Now that may not answer all your questions, and if you have more I’d love to talk with you about them, but it’s enough for now.  Let’s get down to the actual celebrating.  We are all going to eat and drink together this morning.  You’ll be served the bread, I’ll talk for a second, and then we’ll eat together.  Same with the juice.  If you are a follower of Jesus this morning and you don’t have anything standing between you and God, then this is for you.  There’s a chance that you might, though, so let’s take a minute together and deal with our junk.  Whether you need to bow your head or close your eyes or get on your knees or stand to your feet with your hands in the air take a minute and do that.  Forget about the people around you, get yourself before God, and get right with Him.  I’ll pray in a minute and we’ll move to the next part.

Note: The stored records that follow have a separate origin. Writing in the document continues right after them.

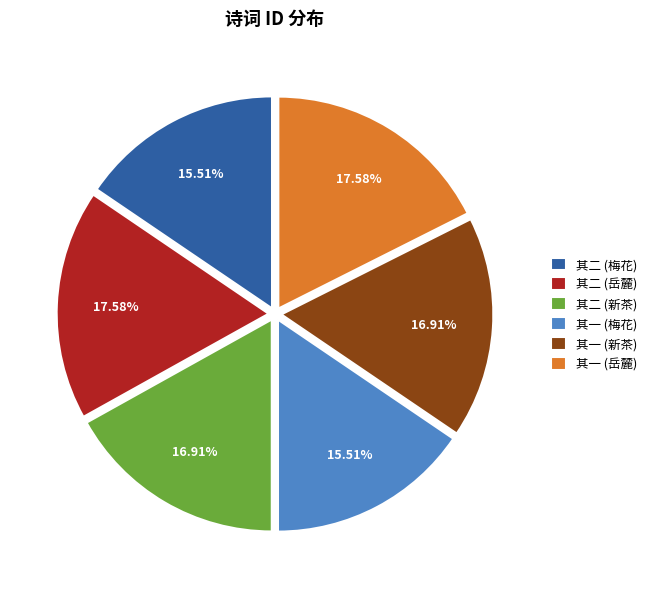

What is the ratio of the value at 其二 (梅花) to the value at 其二 (新茶)?

0.9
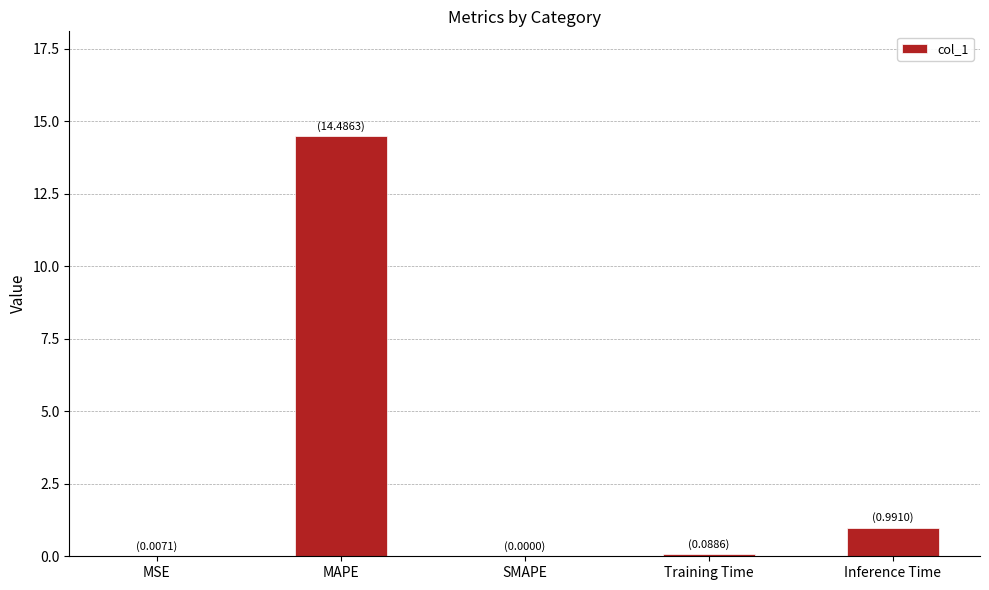

What is the greatest value displayed?

14.5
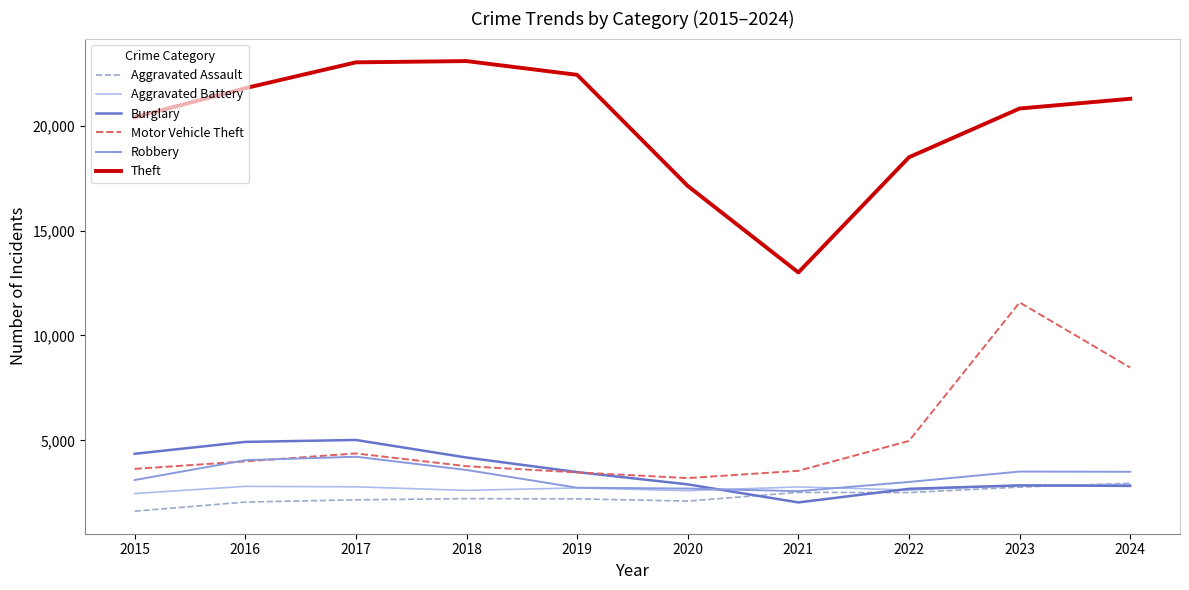

Which category has the lowest value across all series?

2015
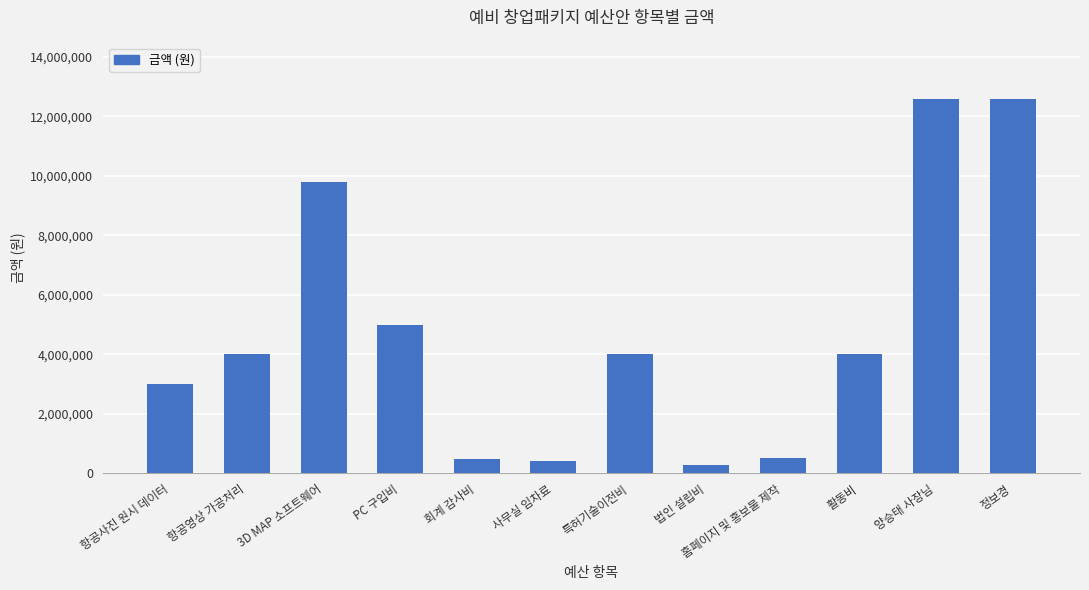

The value at 항공영상 가공처리 is 1678702. True or false?

False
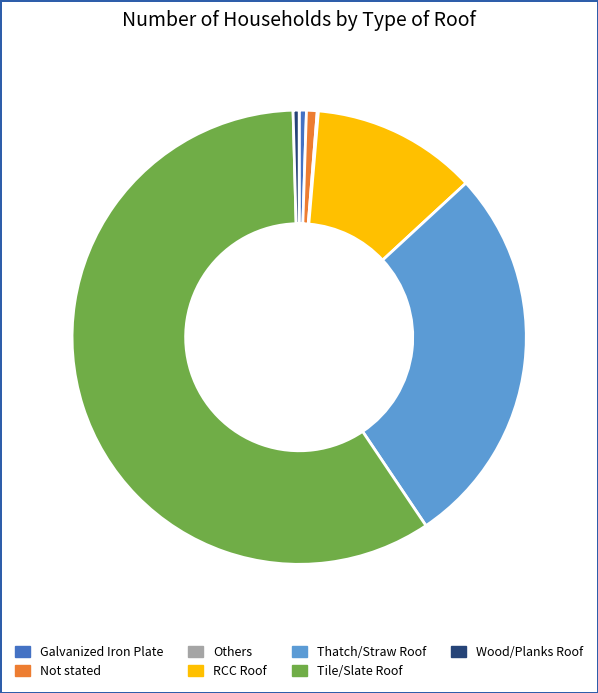

Which has a higher value, Tile/Slate Roof or RCC Roof?

Tile/Slate Roof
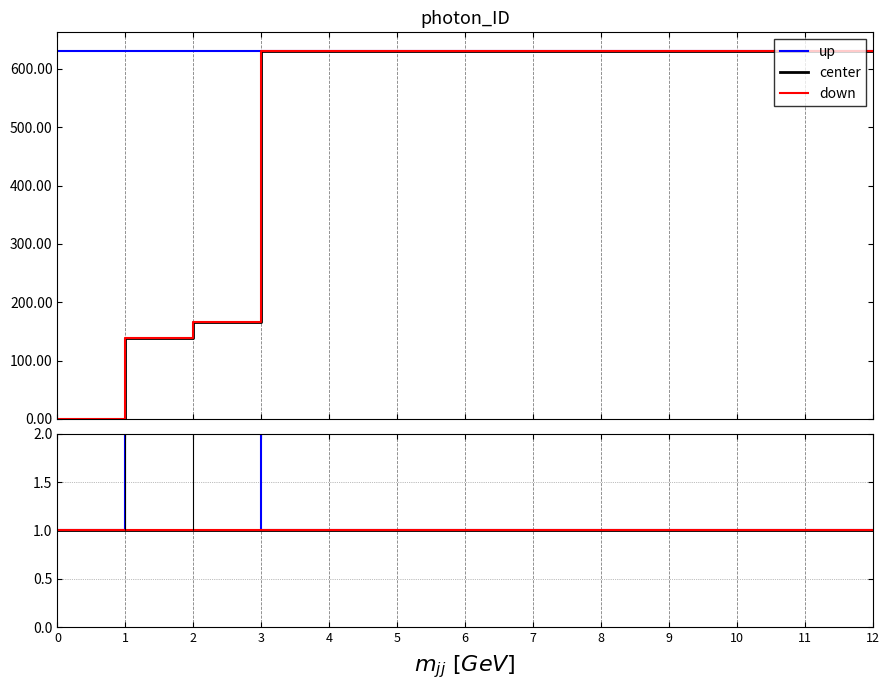

Rank the series by their maximum value, from highest to lowest.

up, center, down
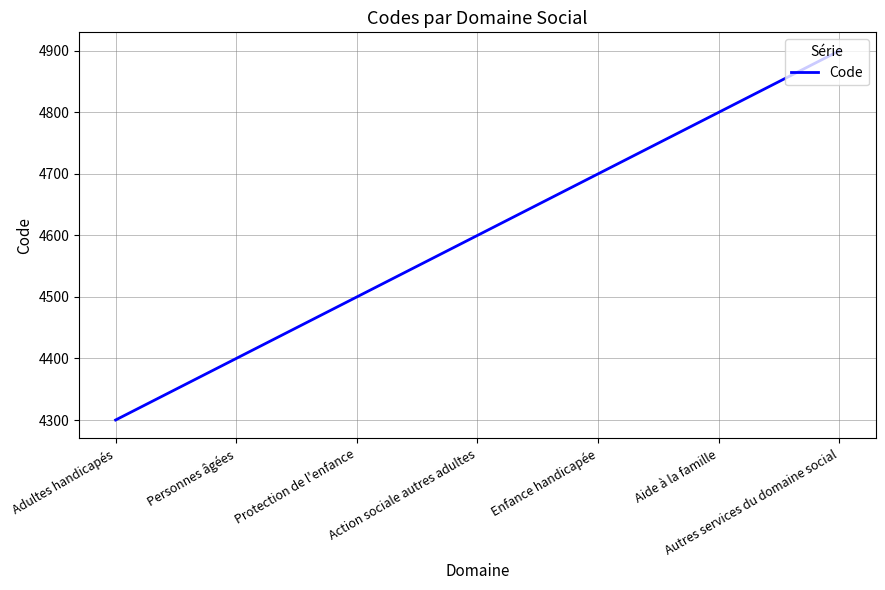

What is the maximum value shown in the chart?

4900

Now then, deacons, if you will come forward, while I read some more words from Paul, we’ll get down to the good stuff.  With your hearts prepared, listen to this: “For I receive form the Lord what I also delivered to you, that the Lord Jesus on the night when he was betrayed took bread, and when he had given thanks, he broke it, and said, ‘This is my body which is for you.  Do this in remembrance of me.’  In the same way also he took the cup, after supper, saying, ‘This cup is the new covenant in my blood.  Do this, as often as you drink it, in remembrance of me.’  For as often as you eat this bread and drink this cup, you proclaim the Lord’s death until he comes.”  SERVE THE BREAD THEN SAY THIS: This eating is something that has been done for 2,000 years.  Some of the earliest believers would say this before they ate: “We give you thanks, Father, for the life and the knowledge which you have revealed to us through Jesus your servant.  To you be glory for ever.  As this broken bread scattered on the [fields] was gathered and became one, so too, may your Church be gathered together from the ends of the earth into your kingdom.  For glory and power are yours through Jesus Christ for ever.”  Eat this, all of you with grateful hearts and in remembrance of Him.  SERVE THE JUICE THEN SAY THIS: In the same way, believers did this centuries ago.  Some of them said this first: “We give you thanks, Father, for the holy vine of David, your servant, which you made known to us through Jesus your servant.  To you be glory for ever.”  Drink this all of you with a grateful heart and in remembrance of Him.  DRINK THEN SAY: We drink this cup and eat this bread to remember we have life because Jesus didn’t stay dead.  Take this celebration of life with you today as you go.  Take it and remember that the life you live in Christ was costly, but it was given freely and out of love, that you might no longer be burdened by the sin that has made such a mess in your life.  Remember that life, and today, live it a little more fully than you did yesterday.  Go in peace.